▶ _DATA EXTRACTS_
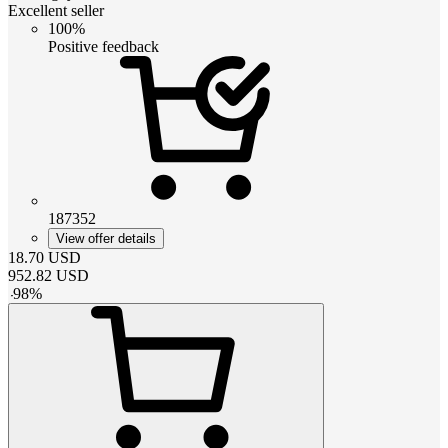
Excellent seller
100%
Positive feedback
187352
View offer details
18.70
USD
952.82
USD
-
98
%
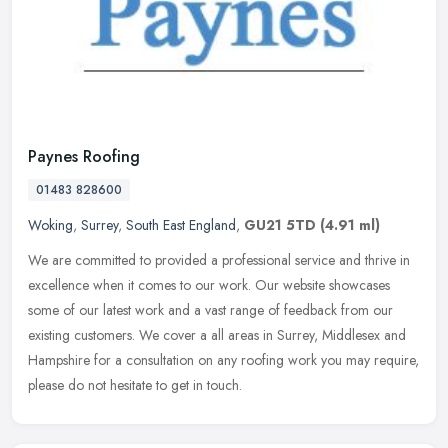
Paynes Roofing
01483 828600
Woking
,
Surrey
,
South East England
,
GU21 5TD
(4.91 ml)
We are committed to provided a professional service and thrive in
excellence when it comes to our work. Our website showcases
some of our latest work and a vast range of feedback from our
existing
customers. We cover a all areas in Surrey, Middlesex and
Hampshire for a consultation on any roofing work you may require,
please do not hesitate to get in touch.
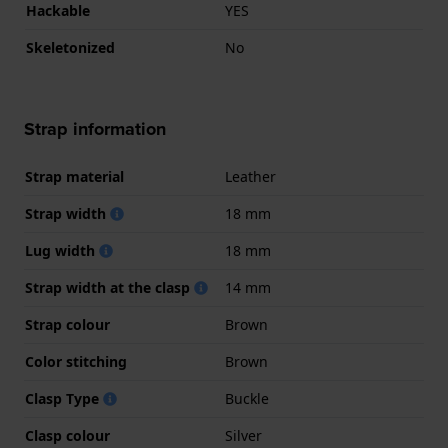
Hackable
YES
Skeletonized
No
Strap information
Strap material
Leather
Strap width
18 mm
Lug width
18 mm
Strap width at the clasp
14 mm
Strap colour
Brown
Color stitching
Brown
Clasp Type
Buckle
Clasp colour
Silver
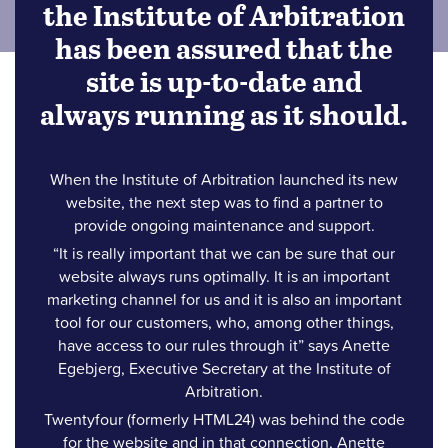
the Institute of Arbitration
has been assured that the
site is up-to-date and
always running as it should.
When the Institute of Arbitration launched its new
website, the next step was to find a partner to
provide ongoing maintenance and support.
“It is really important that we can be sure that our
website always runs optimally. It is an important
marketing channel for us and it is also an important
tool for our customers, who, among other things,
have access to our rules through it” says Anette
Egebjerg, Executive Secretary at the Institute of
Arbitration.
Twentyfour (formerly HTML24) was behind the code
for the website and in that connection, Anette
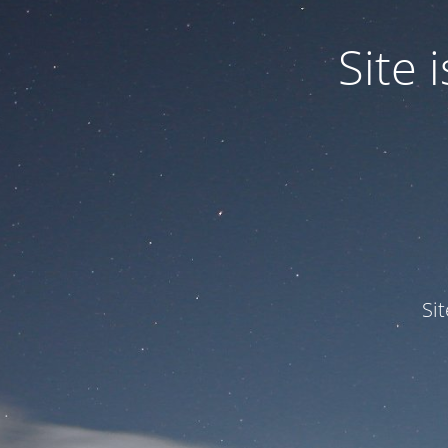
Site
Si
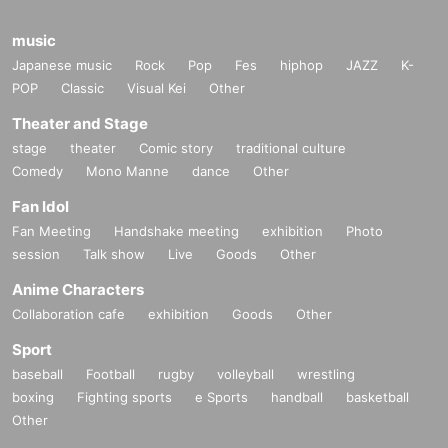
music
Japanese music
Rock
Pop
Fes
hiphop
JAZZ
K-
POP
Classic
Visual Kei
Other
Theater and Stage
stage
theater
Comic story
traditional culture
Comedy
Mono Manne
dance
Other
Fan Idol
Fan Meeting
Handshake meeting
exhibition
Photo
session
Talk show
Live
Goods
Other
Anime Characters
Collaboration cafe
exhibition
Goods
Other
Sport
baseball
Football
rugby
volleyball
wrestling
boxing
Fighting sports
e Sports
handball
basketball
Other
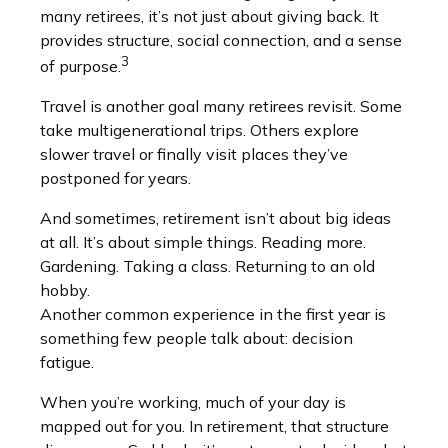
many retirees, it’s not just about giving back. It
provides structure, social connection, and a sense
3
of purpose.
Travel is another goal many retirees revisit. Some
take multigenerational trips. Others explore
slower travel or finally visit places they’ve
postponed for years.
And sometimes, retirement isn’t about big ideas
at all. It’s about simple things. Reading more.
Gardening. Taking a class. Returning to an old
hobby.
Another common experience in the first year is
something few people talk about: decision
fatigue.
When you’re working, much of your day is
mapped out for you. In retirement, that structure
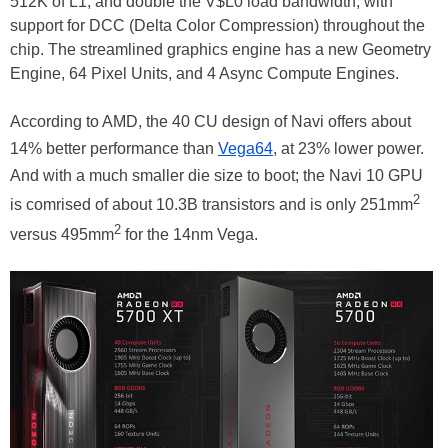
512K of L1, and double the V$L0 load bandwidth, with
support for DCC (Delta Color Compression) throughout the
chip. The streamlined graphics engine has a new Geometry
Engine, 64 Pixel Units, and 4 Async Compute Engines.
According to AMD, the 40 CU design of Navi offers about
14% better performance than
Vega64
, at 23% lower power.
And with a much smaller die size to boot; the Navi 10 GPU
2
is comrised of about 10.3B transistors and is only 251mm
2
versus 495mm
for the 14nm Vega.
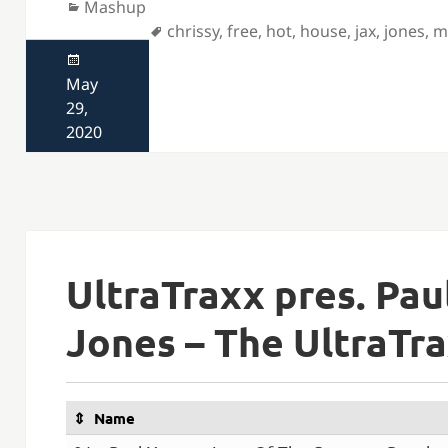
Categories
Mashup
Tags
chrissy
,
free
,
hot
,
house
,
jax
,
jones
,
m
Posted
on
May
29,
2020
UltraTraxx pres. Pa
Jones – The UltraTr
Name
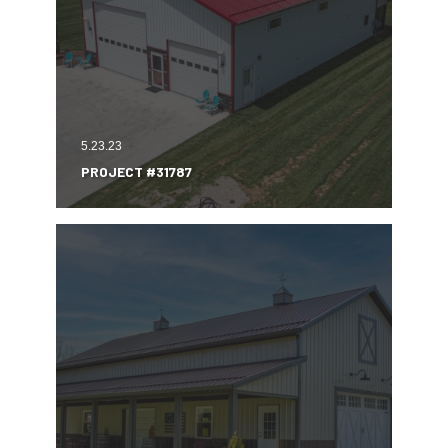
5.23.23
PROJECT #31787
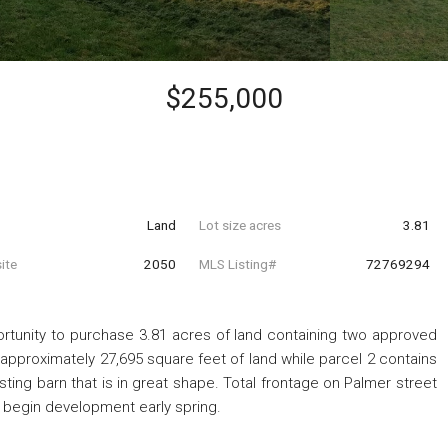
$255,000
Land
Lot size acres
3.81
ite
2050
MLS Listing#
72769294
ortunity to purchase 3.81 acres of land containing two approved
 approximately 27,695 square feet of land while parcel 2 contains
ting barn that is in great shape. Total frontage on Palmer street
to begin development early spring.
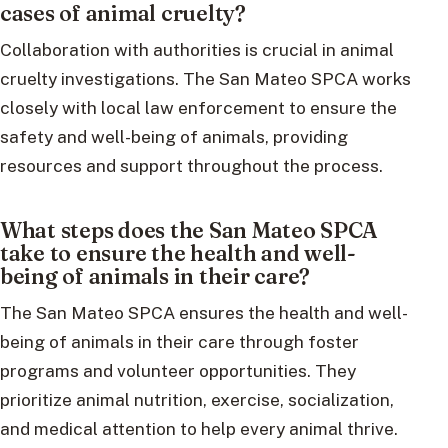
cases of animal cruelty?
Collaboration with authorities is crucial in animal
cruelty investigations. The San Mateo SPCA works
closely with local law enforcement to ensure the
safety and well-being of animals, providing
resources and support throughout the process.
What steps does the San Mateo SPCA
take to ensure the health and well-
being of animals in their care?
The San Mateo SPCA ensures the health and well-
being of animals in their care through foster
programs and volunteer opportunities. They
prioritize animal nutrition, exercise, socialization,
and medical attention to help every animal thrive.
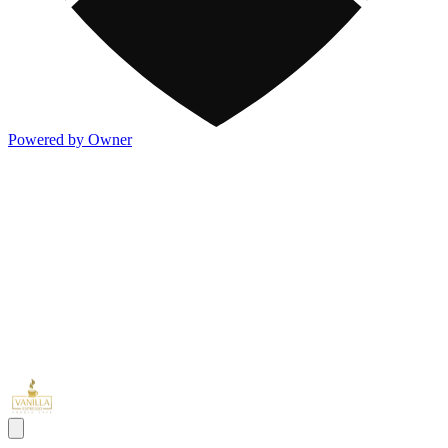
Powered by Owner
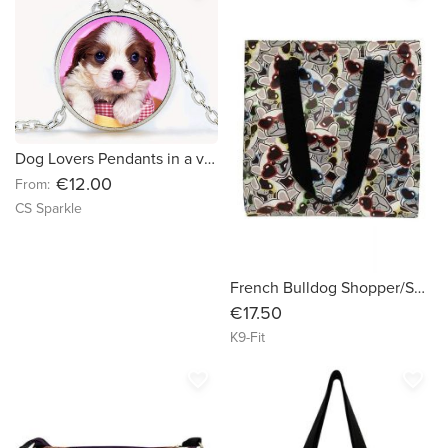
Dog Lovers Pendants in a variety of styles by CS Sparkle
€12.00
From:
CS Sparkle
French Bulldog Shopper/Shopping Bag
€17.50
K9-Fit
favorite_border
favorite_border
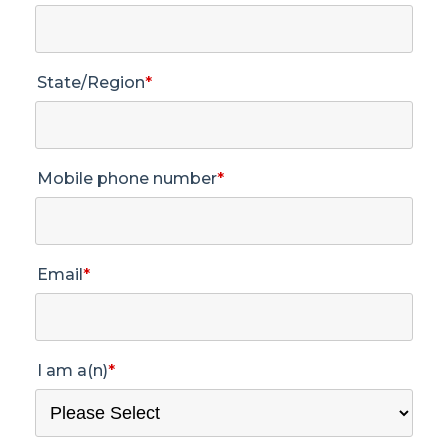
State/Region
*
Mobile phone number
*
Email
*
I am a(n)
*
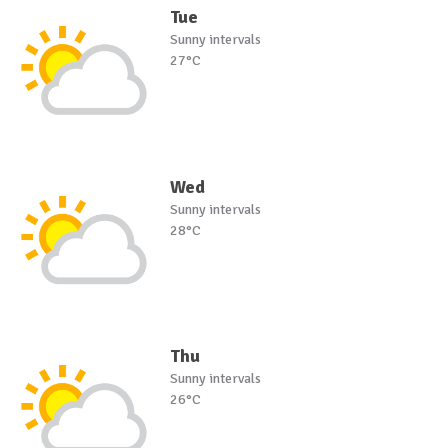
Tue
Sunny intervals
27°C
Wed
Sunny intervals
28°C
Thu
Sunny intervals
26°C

▶ _REQUEST_
Rewrite the listing starting at the line that contains "Powered by Owner" and ending at the end of the listing, with "Sunny intervals" changed to "Partly cloudy" and everything else kept the same. Leave the pictures out of your answer.

▶ _YOUR SOLUTION_
Powered by Owner
Dog Lovers Pendants in a variety of styles by CS Sparkle
€12.00
From:
CS Sparkle
French Bulldog Shopper/Shopping Bag
€17.50
K9-Fit
favorite_border
favorite_border
State/Region
*
Mobile phone number
*
Email
*
I am a(n)
*
Tue
Partly cloudy
27°C
Wed
Partly cloudy
28°C
Thu
Partly cloudy
26°C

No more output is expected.